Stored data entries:
-.-.-

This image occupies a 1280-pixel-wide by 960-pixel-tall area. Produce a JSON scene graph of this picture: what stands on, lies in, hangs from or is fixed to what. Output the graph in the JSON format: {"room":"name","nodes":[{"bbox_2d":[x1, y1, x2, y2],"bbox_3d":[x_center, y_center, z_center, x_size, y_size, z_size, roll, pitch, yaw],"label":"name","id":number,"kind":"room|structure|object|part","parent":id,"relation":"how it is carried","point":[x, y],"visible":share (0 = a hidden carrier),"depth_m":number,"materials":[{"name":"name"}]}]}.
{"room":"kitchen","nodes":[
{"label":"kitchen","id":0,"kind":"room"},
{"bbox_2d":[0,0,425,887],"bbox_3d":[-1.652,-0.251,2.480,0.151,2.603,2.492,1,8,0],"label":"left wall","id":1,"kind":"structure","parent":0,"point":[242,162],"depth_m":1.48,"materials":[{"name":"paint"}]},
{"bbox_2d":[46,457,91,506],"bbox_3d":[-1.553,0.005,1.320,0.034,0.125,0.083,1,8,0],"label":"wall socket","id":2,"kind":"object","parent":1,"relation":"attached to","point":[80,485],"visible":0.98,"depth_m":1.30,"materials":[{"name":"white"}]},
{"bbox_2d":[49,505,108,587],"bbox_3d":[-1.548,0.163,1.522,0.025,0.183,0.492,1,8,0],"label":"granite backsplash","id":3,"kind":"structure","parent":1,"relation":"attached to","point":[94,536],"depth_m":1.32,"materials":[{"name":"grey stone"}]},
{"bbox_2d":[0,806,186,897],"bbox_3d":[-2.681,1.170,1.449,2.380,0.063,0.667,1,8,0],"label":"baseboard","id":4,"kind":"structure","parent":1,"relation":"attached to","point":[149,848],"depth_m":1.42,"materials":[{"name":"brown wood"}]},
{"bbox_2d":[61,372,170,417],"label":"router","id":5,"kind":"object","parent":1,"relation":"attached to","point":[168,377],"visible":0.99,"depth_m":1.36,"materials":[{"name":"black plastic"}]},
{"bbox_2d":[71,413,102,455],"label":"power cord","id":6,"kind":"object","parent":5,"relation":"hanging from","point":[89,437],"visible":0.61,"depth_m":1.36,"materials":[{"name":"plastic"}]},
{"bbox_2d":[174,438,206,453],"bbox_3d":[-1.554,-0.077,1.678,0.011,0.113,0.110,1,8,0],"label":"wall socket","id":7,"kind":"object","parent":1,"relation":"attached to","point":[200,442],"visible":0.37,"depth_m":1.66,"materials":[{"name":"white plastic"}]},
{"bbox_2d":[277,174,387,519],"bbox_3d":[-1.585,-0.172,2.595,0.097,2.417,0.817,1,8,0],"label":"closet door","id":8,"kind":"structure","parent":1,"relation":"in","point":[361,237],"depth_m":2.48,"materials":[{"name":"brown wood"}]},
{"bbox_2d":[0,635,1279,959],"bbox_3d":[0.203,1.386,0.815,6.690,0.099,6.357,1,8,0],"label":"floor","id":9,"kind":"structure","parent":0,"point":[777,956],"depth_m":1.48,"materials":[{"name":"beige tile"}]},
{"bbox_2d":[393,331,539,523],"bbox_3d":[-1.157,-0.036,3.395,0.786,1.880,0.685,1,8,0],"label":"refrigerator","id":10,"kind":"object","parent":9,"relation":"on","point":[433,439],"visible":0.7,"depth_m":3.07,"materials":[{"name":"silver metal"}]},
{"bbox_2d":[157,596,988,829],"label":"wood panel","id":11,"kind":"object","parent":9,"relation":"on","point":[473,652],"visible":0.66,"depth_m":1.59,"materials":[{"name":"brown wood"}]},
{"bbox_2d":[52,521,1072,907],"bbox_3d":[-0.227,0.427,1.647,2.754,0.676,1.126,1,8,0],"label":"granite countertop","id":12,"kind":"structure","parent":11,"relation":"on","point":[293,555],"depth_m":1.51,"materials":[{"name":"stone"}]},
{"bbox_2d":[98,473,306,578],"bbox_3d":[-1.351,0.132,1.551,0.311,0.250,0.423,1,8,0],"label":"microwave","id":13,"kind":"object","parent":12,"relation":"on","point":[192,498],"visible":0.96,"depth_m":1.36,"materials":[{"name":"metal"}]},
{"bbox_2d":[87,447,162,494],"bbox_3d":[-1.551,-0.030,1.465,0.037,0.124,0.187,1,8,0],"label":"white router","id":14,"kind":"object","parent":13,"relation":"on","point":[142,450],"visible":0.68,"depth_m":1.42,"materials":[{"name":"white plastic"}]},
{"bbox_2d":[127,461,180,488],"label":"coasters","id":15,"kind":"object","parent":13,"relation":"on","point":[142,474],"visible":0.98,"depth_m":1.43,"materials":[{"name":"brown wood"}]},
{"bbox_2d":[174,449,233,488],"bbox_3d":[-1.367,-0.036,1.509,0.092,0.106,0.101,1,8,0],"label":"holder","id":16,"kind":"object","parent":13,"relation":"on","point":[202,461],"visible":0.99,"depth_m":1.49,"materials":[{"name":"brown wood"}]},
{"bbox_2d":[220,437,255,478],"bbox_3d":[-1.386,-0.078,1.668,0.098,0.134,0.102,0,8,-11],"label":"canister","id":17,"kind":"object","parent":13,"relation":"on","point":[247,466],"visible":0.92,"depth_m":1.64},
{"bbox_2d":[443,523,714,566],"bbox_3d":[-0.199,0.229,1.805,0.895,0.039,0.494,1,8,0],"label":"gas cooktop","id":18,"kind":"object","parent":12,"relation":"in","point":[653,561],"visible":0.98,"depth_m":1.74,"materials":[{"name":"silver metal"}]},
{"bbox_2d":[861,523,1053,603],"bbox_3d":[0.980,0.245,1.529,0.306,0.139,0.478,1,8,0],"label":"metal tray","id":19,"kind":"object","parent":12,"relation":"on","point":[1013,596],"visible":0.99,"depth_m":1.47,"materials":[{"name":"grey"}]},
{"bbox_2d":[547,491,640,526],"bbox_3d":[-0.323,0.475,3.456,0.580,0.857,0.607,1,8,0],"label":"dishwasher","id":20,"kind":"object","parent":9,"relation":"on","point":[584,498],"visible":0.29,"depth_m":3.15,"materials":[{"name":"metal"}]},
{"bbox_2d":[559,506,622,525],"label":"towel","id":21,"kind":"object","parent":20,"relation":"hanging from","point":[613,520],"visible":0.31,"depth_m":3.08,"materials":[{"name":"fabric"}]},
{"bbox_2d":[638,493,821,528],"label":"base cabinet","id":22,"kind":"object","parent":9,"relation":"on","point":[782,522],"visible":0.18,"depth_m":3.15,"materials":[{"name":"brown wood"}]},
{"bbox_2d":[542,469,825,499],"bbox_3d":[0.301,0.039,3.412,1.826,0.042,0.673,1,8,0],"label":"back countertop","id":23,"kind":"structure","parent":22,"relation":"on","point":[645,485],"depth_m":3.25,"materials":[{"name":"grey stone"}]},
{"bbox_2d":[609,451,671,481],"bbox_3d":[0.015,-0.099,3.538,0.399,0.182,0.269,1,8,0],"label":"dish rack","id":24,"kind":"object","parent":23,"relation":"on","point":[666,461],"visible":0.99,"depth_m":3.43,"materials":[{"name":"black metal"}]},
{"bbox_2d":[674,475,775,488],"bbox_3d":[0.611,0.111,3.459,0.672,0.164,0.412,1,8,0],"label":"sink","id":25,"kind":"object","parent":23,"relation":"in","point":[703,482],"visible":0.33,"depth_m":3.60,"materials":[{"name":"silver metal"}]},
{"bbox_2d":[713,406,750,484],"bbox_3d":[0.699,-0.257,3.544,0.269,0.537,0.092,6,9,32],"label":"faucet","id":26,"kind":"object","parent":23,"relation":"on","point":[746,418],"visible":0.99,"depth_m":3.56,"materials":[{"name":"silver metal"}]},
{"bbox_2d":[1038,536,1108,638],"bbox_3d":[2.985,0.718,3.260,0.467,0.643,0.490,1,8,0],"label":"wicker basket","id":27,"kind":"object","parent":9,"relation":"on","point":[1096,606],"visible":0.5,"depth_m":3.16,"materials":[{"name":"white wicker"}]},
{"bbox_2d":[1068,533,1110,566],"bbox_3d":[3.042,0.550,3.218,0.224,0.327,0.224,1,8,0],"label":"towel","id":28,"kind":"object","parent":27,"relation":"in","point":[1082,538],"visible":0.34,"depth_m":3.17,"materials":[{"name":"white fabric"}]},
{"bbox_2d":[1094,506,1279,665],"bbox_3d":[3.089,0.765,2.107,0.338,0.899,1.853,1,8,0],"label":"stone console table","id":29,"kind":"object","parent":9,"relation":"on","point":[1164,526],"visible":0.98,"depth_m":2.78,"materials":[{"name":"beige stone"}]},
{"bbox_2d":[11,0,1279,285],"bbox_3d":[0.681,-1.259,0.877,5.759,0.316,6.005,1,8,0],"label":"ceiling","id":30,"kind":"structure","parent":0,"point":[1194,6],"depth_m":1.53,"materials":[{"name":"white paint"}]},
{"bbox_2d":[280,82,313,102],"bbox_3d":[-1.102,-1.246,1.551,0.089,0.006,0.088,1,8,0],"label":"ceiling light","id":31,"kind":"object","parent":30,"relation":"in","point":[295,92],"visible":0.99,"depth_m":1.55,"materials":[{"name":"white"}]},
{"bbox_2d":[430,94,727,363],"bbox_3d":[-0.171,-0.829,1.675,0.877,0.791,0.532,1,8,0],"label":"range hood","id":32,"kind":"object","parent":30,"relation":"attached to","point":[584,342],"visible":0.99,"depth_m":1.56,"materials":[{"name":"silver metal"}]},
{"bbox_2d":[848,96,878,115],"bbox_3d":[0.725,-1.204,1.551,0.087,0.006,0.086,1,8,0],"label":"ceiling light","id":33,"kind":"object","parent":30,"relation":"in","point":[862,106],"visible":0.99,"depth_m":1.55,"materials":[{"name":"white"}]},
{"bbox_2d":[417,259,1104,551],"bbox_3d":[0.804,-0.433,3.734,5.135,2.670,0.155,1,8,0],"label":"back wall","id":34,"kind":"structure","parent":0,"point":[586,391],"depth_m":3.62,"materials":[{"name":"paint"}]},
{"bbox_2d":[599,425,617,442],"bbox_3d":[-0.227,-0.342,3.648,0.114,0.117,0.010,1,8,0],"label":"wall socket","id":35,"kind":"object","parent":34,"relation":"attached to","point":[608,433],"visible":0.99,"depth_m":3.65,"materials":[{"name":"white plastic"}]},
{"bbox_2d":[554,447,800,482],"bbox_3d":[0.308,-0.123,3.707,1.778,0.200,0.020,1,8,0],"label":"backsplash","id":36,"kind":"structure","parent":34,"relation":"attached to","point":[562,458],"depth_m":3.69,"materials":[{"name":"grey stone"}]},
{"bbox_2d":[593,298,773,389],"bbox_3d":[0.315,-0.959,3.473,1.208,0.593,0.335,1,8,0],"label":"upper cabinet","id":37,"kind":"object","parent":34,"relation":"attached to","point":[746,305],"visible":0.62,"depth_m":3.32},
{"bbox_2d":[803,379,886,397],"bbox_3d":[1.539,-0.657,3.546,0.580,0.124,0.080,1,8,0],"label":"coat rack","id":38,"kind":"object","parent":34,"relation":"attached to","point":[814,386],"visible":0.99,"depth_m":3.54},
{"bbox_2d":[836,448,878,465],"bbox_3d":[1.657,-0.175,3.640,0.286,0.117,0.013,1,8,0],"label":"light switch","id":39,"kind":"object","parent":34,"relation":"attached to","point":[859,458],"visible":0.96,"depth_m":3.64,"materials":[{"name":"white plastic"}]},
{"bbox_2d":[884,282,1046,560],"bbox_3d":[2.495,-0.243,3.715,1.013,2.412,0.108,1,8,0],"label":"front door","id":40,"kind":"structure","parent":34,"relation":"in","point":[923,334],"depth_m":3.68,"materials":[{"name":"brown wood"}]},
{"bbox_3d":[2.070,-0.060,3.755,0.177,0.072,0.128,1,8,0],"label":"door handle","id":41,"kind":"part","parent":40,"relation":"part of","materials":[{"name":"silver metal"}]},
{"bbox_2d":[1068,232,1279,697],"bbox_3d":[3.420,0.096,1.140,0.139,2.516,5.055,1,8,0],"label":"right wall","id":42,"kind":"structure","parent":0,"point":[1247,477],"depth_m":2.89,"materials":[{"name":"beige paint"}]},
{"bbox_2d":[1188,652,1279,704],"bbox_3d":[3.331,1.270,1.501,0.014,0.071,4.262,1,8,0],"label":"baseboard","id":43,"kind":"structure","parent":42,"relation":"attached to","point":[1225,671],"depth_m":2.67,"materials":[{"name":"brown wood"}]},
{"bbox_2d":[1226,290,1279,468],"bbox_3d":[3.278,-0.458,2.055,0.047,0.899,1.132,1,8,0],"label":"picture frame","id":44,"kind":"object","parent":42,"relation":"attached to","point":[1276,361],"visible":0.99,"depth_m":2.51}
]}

-.-.-

*ACTIVITY*
Search the entries for the word "baseboard", then gather every line that has it.

*RESPONSE TO THE TASK*
{"bbox_2d":[0,806,186,897],"bbox_3d":[-2.681,1.170,1.449,2.380,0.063,0.667,1,8,0],"label":"baseboard","id":4,"kind":"structure","parent":1,"relation":"attached to","point":[149,848],"depth_m":1.42,"materials":[{"name":"brown wood"}]},
{"bbox_2d":[1188,652,1279,704],"bbox_3d":[3.331,1.270,1.501,0.014,0.071,4.262,1,8,0],"label":"baseboard","id":43,"kind":"structure","parent":42,"relation":"attached to","point":[1225,671],"depth_m":2.67,"materials":[{"name":"brown wood"}]},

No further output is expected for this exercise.